Thursday, January 10, 2013

The Man in the Well Resp.

Ira Sher's "The Man in the Well" is mysterious and frightening.  The children find a man trapped in a well while they are playing in an abandoned lot.  Without even speaking, the children, who are presumably about nine years old, decide that they will not help the man.  The author calls attention to this point, but also makes it seem like one of the most sensible decisions in the story.  The decision to leave a grown man in a well could be interpreted as displaying the cruelty of the young children- a disturbing but "fun" and "cheery" form of cruelty that takes me back to of Shirley Jackson's "The Lottery".  In this case, the story would be about the cruelty of children, the false innocence that they can wear like a disguise, or the things children could do to adults if they had the higher ground.  The other way of interpreting the decision would be to examine what the man in the well represents.  He seems to be seen as a monster by the children instead of a man. The fact that we never see the man and there is never any dialogue between adults and the man leads me to believe the man could be imagined entirely by the children, or perhaps this is a commentary by Ira Sher on how adults often assume that children are imagining things, as this is most likely a conclusion that many readers will come to.  Most monsters are in dark, chilly places, such as under a bed or the back of a closet.  The bottom of the well is a perfect place for a monster.  Children are both fixated and utterly terrified of monsters.  There was some unspecified reason the children in the story kept returning to the well, even though they would most likely go running off in a panic and they were all so obviously scared and nervous around the well.  One possible explanation for the monster theory is that the parents of the children, who lived in walking distance and knew the children might play in the abandoned lot, conjured up a story about a monster who lives in the well to keep the children from going near the well and falling in.
Another interesting aspect of the story is how important anonymity was to both the children and the man.  In fact, we never do learn the narrator's name. Perhaps we can assume that it is Ira's point of view, but her name does not quite fit in with the other English names (David, Charles, Arthur, Wendy).  Not revealing their names had been "one of the rules"(118), and when Aaron discovered that his name had been discovered by the man, he felt betrayed enough to turn on the entire group.  The man in the well does not even have a face to put to the name, but he makes a big deal out of interrogating the children for their names, as well.  The two peculiar things the man from the well inquires are what their names are and whether it will rain.  I at first assumed that he was obsessed with the possibility of rain because he was thirsty, but the story's ending made me believe that the rain filled up the well and drowned the man or the man was able to swim up and out of the well.

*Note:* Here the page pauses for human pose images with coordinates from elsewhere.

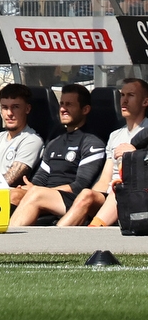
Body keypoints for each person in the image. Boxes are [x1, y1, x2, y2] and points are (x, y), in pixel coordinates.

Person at [9, 85, 106, 226]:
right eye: (61, 104)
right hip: (45, 195)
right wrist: (27, 188)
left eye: (69, 104)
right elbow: (39, 179)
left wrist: (39, 190)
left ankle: (10, 243)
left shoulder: (92, 142)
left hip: (72, 198)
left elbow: (79, 186)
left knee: (36, 194)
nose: (63, 109)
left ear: (85, 109)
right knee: (12, 195)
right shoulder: (54, 143)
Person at [57, 78, 148, 227]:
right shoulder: (115, 135)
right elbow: (105, 178)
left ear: (145, 102)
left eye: (130, 95)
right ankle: (54, 240)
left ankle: (92, 234)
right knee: (86, 194)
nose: (124, 100)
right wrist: (87, 197)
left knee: (117, 191)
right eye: (122, 95)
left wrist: (135, 154)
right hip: (110, 193)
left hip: (134, 193)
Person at [0, 84, 43, 186]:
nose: (9, 113)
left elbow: (9, 180)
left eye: (15, 107)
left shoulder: (32, 140)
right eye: (5, 107)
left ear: (27, 109)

Perhaps the strangest line in the story, and the one from which the most questions arise, is "but he wasn't going to help us now" (120).  This is after the man knows all of their names, and he is apparently now very much in control.  Knowing the children's  names gave him power of them.  Now the children needed help, but he was not going to give it to them.  Perhaps this is the beginning of his revenge on the children.  He asks, "Why didn't you tell anyone?"(120) and he seems so menacing to the children.  The abandoned lot becomes dark and the children are frightened.